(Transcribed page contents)
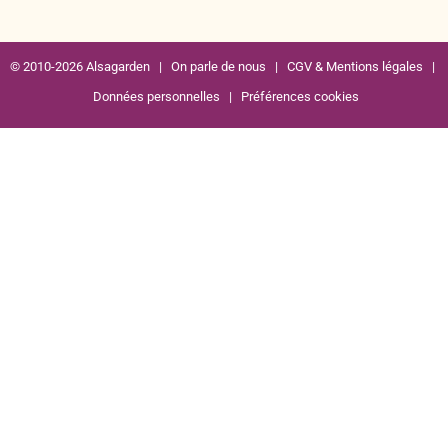
© 2010-2026 Alsagarden |
On parle de nous
|
CGV & Mentions légales
|
Données personnelles
|
Préférences cookies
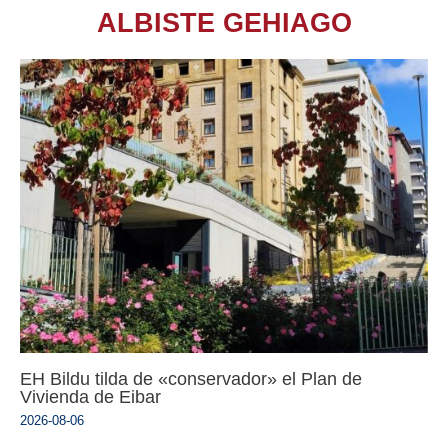
ALBISTE GEHIAGO
EH Bildu tilda de «conservador» el Plan de
Vivienda de Eibar
2026-08-06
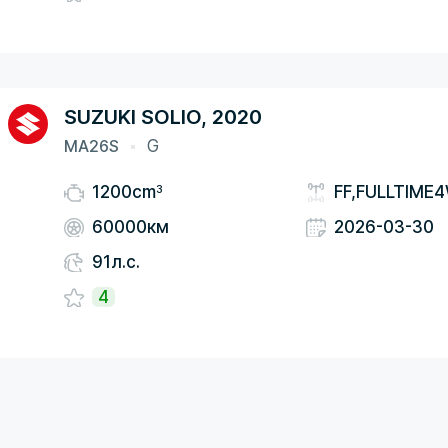
SUZUKI SOLIO, 2020
MA26S
G
3
1200cm
FF,FULLTIME
60000км
2026-03-30
91л.с.
4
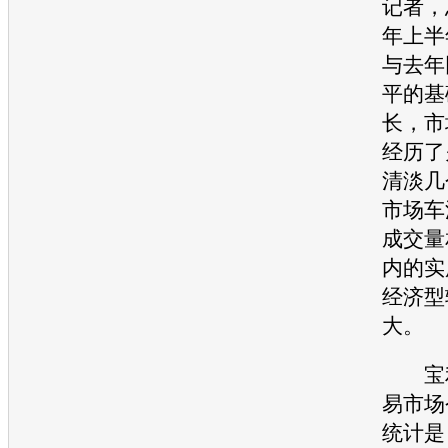
记者，
年上半
与去年
平的基
长，市
经历了
清淡几
市场车
成交量
内的实
经济型
大。
宝
易市场
统计是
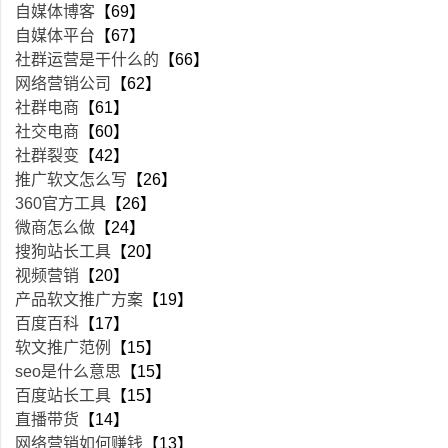
自媒体博客
【69】
自媒体平台
【67】
社群运营是干什么的
【66】
网络营销公司
【62】
社群电商
【61】
社交电商
【60】
社群裂变
【42】
推广软文怎么写
【26】
360官方工具
【26】
微商怎么做
【24】
搜狗站长工具
【20】
视频营销
【20】
产品软文推广方案
【19】
百度百科
【17】
软文推广范例
【15】
seo是什么意思
【15】
百度站长工具
【15】
直播带货
【14】
网络营销如何赚钱
【13】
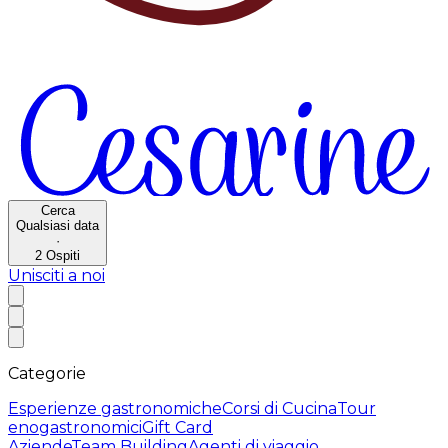
Cerca
Qualsiasi data
·
2
Ospiti
Unisciti a noi
Categorie
Esperienze gastronomiche
Corsi di Cucina
Tour
enogastronomici
Gift Card
Aziende
Team Building
Agenti di viaggio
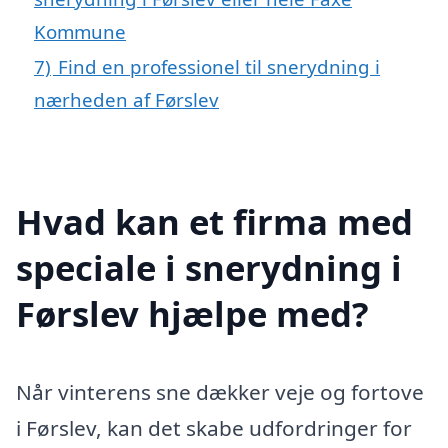
Kommune
7)
Find en professionel til snerydning i
nærheden af Førslev
Hvad kan et firma med
speciale i snerydning i
Førslev hjælpe med?
Når vinterens sne dækker veje og fortove
i Førslev, kan det skabe udfordringer for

Task goal: Among the records above, find the lines where the word "Førslev" appears and copy them.

Expected output:
nærheden af Førslev
Førslev hjælpe med?
i Førslev, kan det skabe udfordringer for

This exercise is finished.